--- EXERCISE PASSAGE Enclosed Below ---

# How do i put hardware mesh cloth on my cage?



## liana (Dec 4, 2013)

I dont know if i cut pieces for each side or wrap it around lol, no clue. also, how many ties should i use? wont the rats chew the ties?


----------



## Gannyaan (Dec 7, 2012)

liana said:


> I dont know if i cut pieces for each side or wrap it around lol, no clue. also, how many ties should i use? wont the rats chew the ties?


You have to cut pieces for each side  you can try zip ties , but if they chew them you will need washers and bolts & nuts ... 


Sent from Petguide.com Free App


----------



## liana (Dec 4, 2013)

oh i hope they dont chew then. thanks! ill be putting it on their big cage tomorrow.


----------



## artgecko (Nov 26, 2013)

Just finished covering our cage with hardware cloth for the pups we got... It took a few hours and a long time. If you don't have any already, you'll need "tin snips" or "airplane" snips to use... These are in the same area at hardware stores.. Basically heavy duty scissors for metal... Make sure you get some rated for the gauge of wire you're using. We used a TON of zip ties... enough that if they chew some they still won't be able to get out. I'd suggest buying a couple packages of 100, which should leave you with extras. One final thing... Gloves are your friend. My husband and I tore our hands up pretty good while covering the age.


----------



## liana (Dec 4, 2013)

ok, ill be sure to buy gloves too ^^ thanks for the tips


----------



## zmashd (Dec 25, 2013)

I used masking tape to cover any possible sharp edges there might be around the doors/etc (just wrap it around). It works great - my rats aren't interested in chewing it, since it's sticky.


----------



## liana (Dec 4, 2013)

help!

--- End of Enclosed EXERCISE PASSAGE ---
--- STORED DATA Enclosed Below ---

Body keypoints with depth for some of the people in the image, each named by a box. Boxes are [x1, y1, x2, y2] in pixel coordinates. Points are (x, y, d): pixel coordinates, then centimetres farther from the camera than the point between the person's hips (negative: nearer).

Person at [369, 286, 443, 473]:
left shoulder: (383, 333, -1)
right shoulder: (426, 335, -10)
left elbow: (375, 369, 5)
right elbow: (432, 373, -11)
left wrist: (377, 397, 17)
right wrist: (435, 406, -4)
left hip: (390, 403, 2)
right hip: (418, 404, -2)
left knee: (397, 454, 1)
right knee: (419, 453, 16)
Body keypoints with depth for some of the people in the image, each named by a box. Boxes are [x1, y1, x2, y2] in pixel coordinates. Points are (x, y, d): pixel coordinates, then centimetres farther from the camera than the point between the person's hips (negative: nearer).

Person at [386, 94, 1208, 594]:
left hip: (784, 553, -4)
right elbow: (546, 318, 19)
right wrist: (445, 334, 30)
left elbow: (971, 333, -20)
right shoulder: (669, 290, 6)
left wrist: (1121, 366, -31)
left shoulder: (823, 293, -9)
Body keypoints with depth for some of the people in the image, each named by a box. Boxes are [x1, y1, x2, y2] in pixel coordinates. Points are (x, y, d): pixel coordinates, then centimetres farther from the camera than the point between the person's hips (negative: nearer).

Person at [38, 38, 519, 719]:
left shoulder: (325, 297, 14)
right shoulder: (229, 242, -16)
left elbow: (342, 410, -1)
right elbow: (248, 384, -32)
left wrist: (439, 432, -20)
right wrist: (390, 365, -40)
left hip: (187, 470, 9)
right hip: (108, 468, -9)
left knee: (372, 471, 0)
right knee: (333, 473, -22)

--- End of Enclosed STORED DATA ---

__DIRECTIONS__
Please write out, word for word, the part of the thread about covering a cage with hardware cloth starting at "You have to" and ending at "big cage tomorrow.". The data has no connection to the thread about covering a cage with hardware cloth.

__REPLY__
You have to cut pieces for each side  you can try zip ties , but if they chew them you will need washers and bolts & nuts ... 


Sent from Petguide.com Free App


----------



## liana (Dec 4, 2013)

oh i hope they dont chew then. thanks! ill be putting it on their big cage tomorrow.